• 作業内容
(a) バリューエンジニアリングの記事によると、この言葉を日本語にすると何になりますか?
(b) 記事のうち、「バリューエンジニアリングとは?概要や身近な事例、実践手順や注意点を解説」から「が低下することはありません。」までの部分を一字一句変えずに書き写してください。
(c) バリューエンジニアリングの記事の冒頭で、この言葉を聞く機会が多い分野として挙げられているものは何ですか?すべて答えてください。

• 記事
+ + + + +
バリューエンジニアリングとは?概要や身近な事例、実践手順や注意点を解説
ITや製造、建設などの分野で「バリューエンジニアリング」という言葉を聞く機会は多いでしょう。
では、バリューエンジニアリングとはどのようなものを指すのでしょうか。本記事では、バリューエンジニアリングの概要や具体的な事例などを解説します。詳しい実践手順も紹介しているので、ぜひ参考にしてください。
Contents
バリューエンジニアリングとは?
バリューエンジニアリング(VE)とは、製品やサービスを「コスト」と「機能」の両面から改善し、価値を高めることを目的とした組織的努力や手法のことです。さまざまな工夫により、少ないコストで、必要十分な機能を搭載することを目指します。日本語にした場合は「価値工学」を意味する言葉です。
バリューエンジニアリングの定義
公益社団法人日本バリュー・エンジニアリング協会の公式サイトでは、バリューエンジニアリングについて以下のように記載されています。
VE(Value Engineering)とは、製品やサービスの「価値」を、それが果たすべき「機能」とそのためにかける「コスト」との関係で把握し、システム化された手順によって「価値」の向上をはかる手法です。
※引用:VEとは|公益社団法人 日本バリュー・エンジニアリング協会
バリューエンジニアリングとコストダウンの違い
バリューエンジニアリングと混同されがちな言葉に「コストダウン」があります。コストダウンはただ単にコストの削減を目的としているため、それによって機能や品質が下がる可能性を内包しています。一方、バリューエンジニアリングは機能や品質とコストの両立を目指す手法であるため、製品やサービスの価値が低下することはありません。
+ + + + +
• 記録一覧
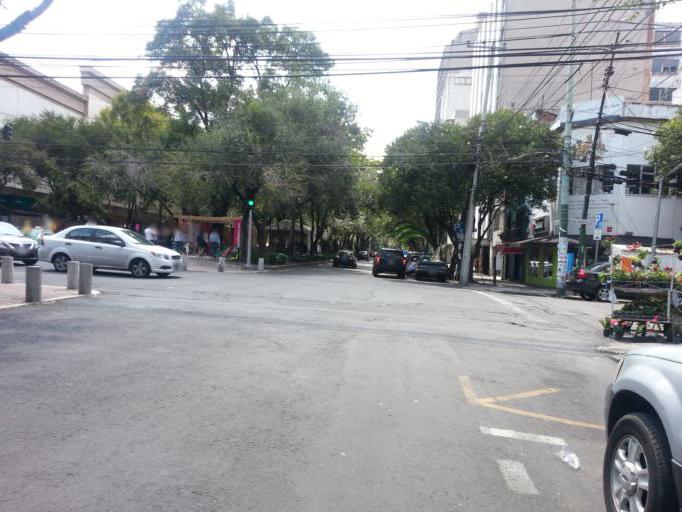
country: MX
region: Mexico City
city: Benito Juarez
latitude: 19.4197
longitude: -99.1679
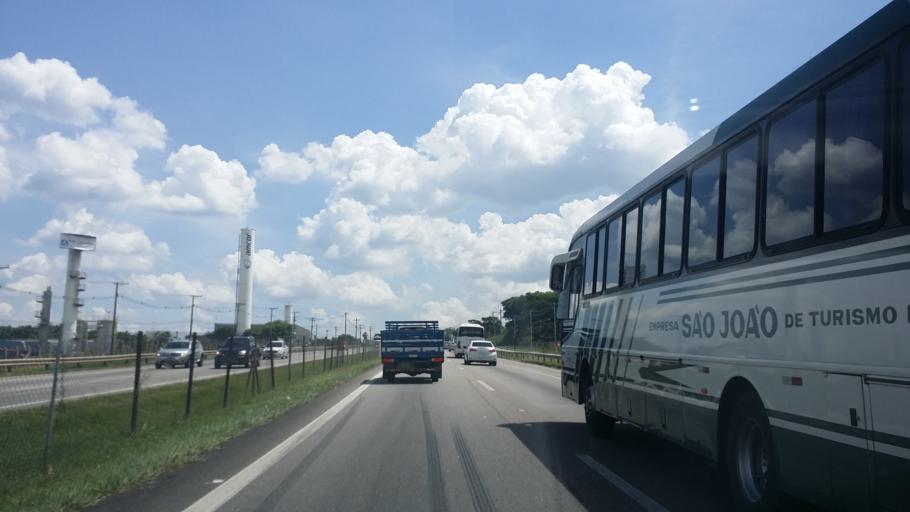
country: BR
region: Sao Paulo
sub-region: Jundiai
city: Jundiai
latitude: -23.1767
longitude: -46.9549
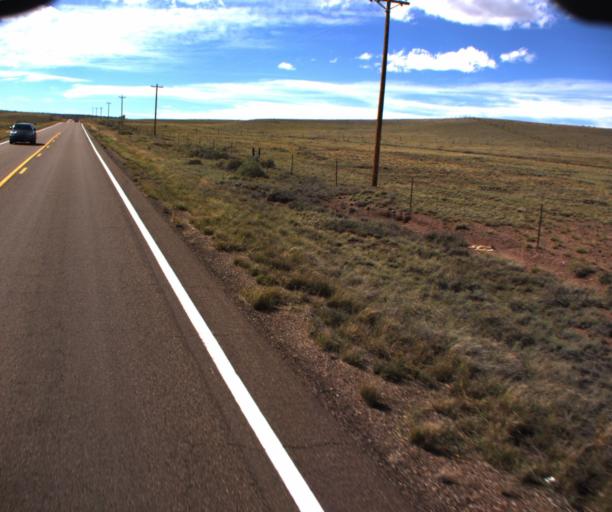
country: US
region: Arizona
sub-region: Apache County
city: Saint Johns
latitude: 34.5091
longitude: -109.4686
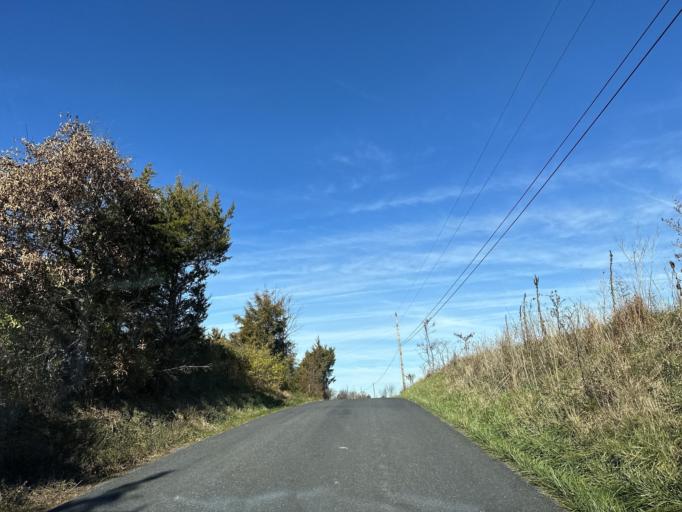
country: US
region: Virginia
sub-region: Augusta County
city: Weyers Cave
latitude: 38.2514
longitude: -78.9217
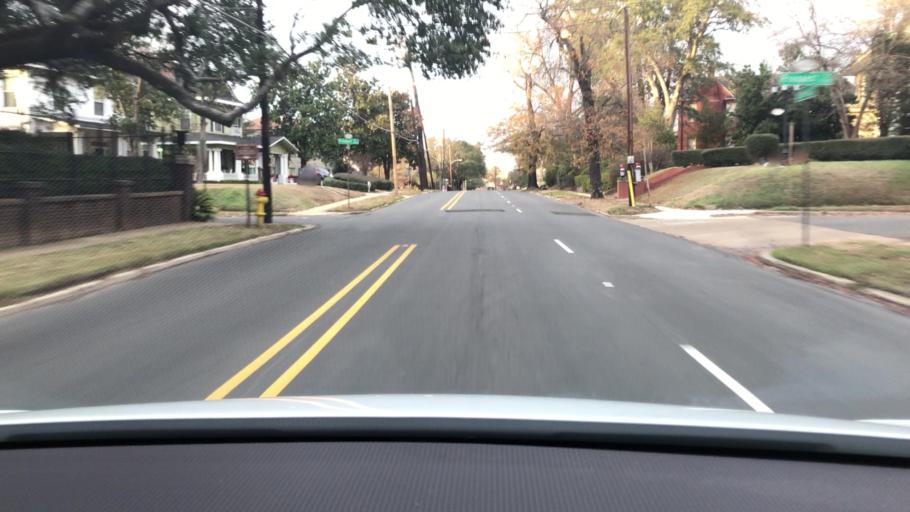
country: US
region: Louisiana
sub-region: Bossier Parish
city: Bossier City
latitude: 32.4876
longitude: -93.7499
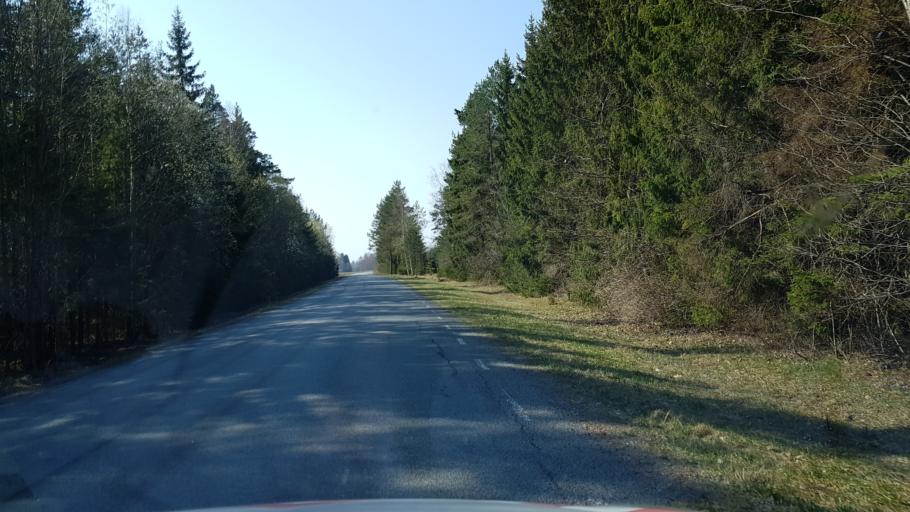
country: EE
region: Raplamaa
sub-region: Maerjamaa vald
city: Marjamaa
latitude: 58.8867
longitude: 24.3911
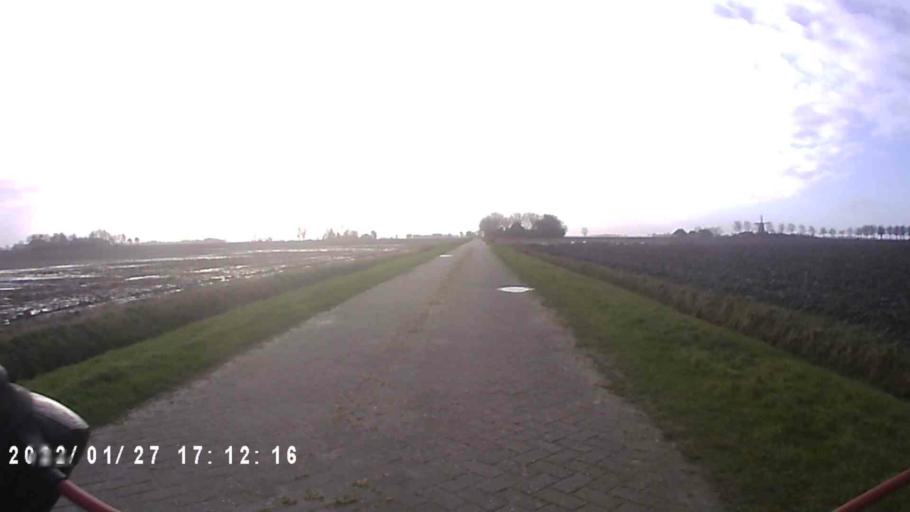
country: NL
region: Friesland
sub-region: Gemeente Dongeradeel
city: Anjum
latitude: 53.3992
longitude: 6.0961
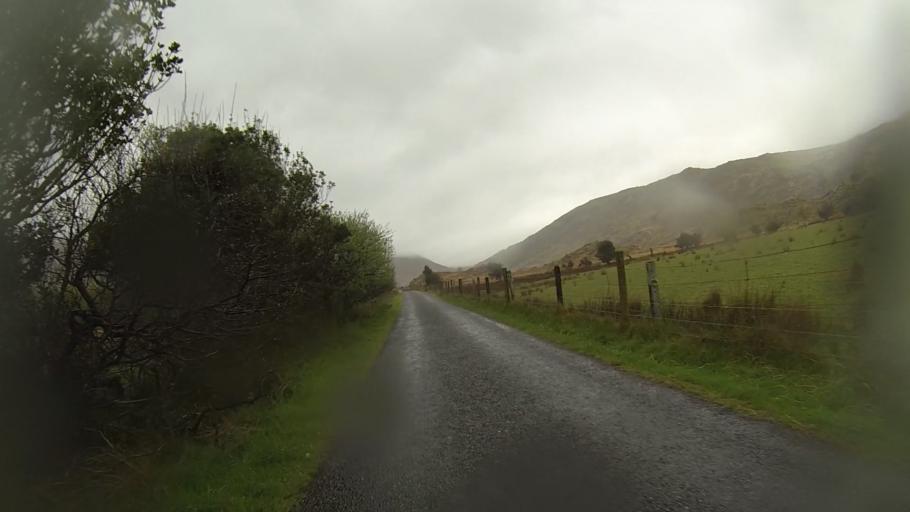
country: IE
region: Munster
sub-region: Ciarrai
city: Kenmare
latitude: 51.9496
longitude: -9.6837
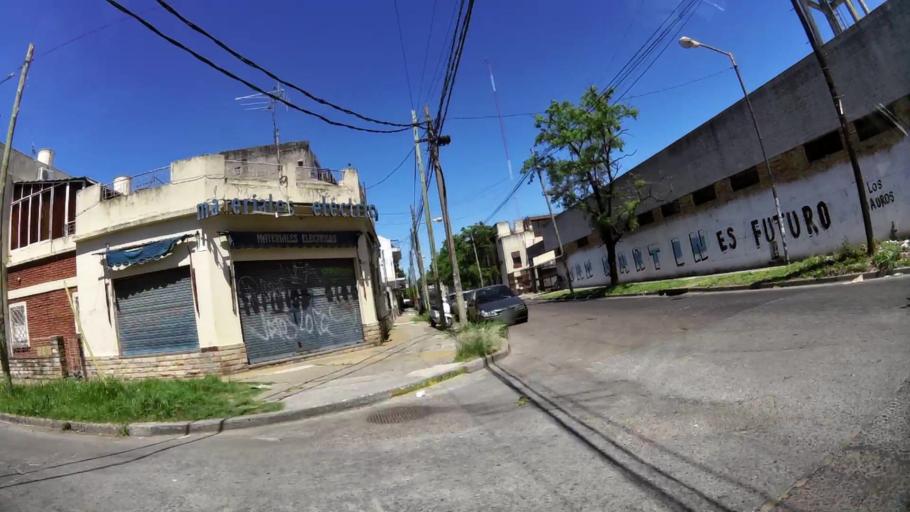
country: AR
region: Buenos Aires
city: Caseros
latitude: -34.5746
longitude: -58.5608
+ + + + +
• 課題別の回答
(a) 価値工学

(b)
バリューエンジニアリングとは?概要や身近な事例、実践手順や注意点を解説
ITや製造、建設などの分野で「バリューエンジニアリング」という言葉を聞く機会は多いでしょう。
では、バリューエンジニアリングとはどのようなものを指すのでしょうか。本記事では、バリューエンジニアリングの概要や具体的な事例などを解説します。詳しい実践手順も紹介しているので、ぜひ参考にしてください。
Contents
バリューエンジニアリングとは?
バリューエンジニアリング(VE)とは、製品やサービスを「コスト」と「機能」の両面から改善し、価値を高めることを目的とした組織的努力や手法のことです。さまざまな工夫により、少ないコストで、必要十分な機能を搭載することを目指します。日本語にした場合は「価値工学」を意味する言葉です。
バリューエンジニアリングの定義
公益社団法人日本バリュー・エンジニアリング協会の公式サイトでは、バリューエンジニアリングについて以下のように記載されています。
VE(Value Engineering)とは、製品やサービスの「価値」を、それが果たすべき「機能」とそのためにかける「コスト」との関係で把握し、システム化された手順によって「価値」の向上をはかる手法です。
※引用:VEとは|公益社団法人 日本バリュー・エンジニアリング協会
バリューエンジニアリングとコストダウンの違い
バリューエンジニアリングと混同されがちな言葉に「コストダウン」があります。コストダウンはただ単にコストの削減を目的としているため、それによって機能や品質が下がる可能性を内包しています。一方、バリューエンジニアリングは機能や品質とコストの両立を目指す手法であるため、製品やサービスの価値が低下することはありません。

(c) IT、製造、建設